Пёс Одиссея | страница 49
Мурад смотрел на майора.
— Любовь? У нас это немыслимо. Держать ее волосы в ладонях, и пусть они текут, как свет по стеклу. Держать в руках ее струящееся тело, и пусть оно танцует, как лист на ветру.
Мурад отошел от окна. Шагая по аудитории, он рассуждал вслух.
— О сексе говорить не будем.
А для меня, подумал Мурад, секс не больше чем обещание — несбыточное, и ее ноги под платьем, дающие мне прилив сил — воображаемый; и услышать ее стон, ее дыхание на пике блаженства, забыться подле нее, утонуть в свете и смятении.
— Спиртное? Не по карману, — продолжал Мурад — На стакан пива уходит дневной заработок. Вы скажете: что нам пиво!
Когда заканчивались занятия, она тихонько стучала в дверь комитета: два легких удара, потом два посильнее — так они условились; он открывал. Снаружи эвкалипты сжигали солнце и бросали пламя в комнату, мешкать было нельзя; только избегать взглядов друг друга, слушать, как стонут огненные деревья; раздавались гулкие шаги последних студентов, потом они затихали в отдалении, из университета уходили Молодые силы, и эвкалипты пели о своем страдании на теплом ветру, который трепал росшую под окном бугенвиллею.
Мурад услышал, как он чужим голосом говорит:
— Итак, алкоголь, секс и любовь мы вычитаем. Что остается?
Ничего. Планов нет. Работы нет. Денег нет. Нелегко себе в этом признаться.
Она обнимала его, она, о которой и подумать было нельзя, что она уступит, — никогда, никогда. «Никогда», — бросила она как-то давно, вечером, когда он в первый раз задержал ее здесь, в помещении комитета.
Он всегда носил с собой запасные ключи, как талисман, и она приходила, они растягивались прямо на линолеуме, сначала она отказывалась, ее мучила совесть, она не могла больше смотреть в глаза мужу, а он, что он об этом думает? Он не думал, он зарывался лицом в ложбинку между ее бедрами. «Ты никому не скажешь?» — брала она с него слово. «Нет, никому», — повторял он. «Даже твоему другу?» — «Нет, никому». И он целовал ее в губы, еще полные горячих, влажных капель, что катились по его телу; она садилась на него верхом, с отрешенным лицом, с закатившимися глазами, — нет, никому, — и он любил ее; так зачем же делить?

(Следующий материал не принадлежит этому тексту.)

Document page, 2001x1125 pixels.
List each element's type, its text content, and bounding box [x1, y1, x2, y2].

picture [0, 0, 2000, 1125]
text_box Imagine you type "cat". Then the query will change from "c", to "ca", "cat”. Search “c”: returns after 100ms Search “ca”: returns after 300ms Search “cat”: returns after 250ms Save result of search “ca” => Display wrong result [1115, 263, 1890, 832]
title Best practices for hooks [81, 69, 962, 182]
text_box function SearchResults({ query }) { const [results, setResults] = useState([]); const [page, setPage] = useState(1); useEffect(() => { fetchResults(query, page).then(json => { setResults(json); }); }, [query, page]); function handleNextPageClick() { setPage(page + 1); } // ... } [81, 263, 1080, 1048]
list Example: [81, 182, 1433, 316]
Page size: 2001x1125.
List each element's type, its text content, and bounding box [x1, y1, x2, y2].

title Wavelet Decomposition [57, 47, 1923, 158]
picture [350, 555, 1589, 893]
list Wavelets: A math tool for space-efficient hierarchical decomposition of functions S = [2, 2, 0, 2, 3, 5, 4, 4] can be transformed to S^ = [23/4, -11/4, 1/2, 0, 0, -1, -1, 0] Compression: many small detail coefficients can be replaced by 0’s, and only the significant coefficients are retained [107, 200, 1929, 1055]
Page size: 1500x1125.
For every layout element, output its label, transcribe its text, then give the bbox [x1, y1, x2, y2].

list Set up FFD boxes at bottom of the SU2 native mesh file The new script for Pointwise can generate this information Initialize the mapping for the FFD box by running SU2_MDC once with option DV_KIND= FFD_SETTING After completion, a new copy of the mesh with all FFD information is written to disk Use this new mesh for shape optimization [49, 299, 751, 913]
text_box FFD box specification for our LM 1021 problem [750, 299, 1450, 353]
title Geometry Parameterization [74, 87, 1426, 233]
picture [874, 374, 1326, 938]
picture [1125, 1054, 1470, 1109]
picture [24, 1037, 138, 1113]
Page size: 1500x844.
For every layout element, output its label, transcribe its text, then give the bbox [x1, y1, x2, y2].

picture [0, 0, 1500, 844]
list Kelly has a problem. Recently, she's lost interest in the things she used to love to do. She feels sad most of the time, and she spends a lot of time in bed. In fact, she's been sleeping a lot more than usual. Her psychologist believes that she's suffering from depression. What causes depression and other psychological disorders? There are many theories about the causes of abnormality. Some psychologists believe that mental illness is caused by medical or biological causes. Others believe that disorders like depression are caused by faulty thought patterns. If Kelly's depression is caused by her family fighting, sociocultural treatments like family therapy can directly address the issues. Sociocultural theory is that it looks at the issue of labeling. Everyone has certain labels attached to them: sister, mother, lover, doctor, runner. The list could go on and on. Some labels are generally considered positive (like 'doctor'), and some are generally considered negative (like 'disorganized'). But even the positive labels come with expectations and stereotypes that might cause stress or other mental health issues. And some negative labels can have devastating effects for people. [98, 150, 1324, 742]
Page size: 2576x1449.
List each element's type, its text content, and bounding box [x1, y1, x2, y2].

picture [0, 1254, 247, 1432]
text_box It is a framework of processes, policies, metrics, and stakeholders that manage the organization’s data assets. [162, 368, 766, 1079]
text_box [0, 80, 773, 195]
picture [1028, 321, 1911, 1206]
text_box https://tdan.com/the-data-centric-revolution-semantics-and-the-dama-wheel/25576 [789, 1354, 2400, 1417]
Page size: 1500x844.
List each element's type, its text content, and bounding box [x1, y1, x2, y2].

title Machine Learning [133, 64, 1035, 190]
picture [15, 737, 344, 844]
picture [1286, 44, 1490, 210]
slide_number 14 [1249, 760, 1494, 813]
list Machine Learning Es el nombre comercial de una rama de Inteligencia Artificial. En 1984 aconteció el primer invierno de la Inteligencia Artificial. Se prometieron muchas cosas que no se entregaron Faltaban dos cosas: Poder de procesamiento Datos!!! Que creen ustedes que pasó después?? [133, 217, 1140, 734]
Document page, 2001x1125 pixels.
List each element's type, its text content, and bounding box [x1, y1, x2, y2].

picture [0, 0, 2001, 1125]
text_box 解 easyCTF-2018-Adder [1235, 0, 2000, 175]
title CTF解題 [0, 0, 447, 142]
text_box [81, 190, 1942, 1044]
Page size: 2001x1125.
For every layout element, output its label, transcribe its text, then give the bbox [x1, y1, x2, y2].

Как ей сказать? Сказать, чтобы она принадлежала только ему, ее напряженное лицо и ноги, ему, ему, в сумерках, которые, порозовев от бугенвиллеи, пробирались в комнату, скользили по зеленому линолеуму, погружали его в тень и рисовали на ее груди мягкие переливы дня, умиравшего вместе с ее дыханием и ароматом цветов.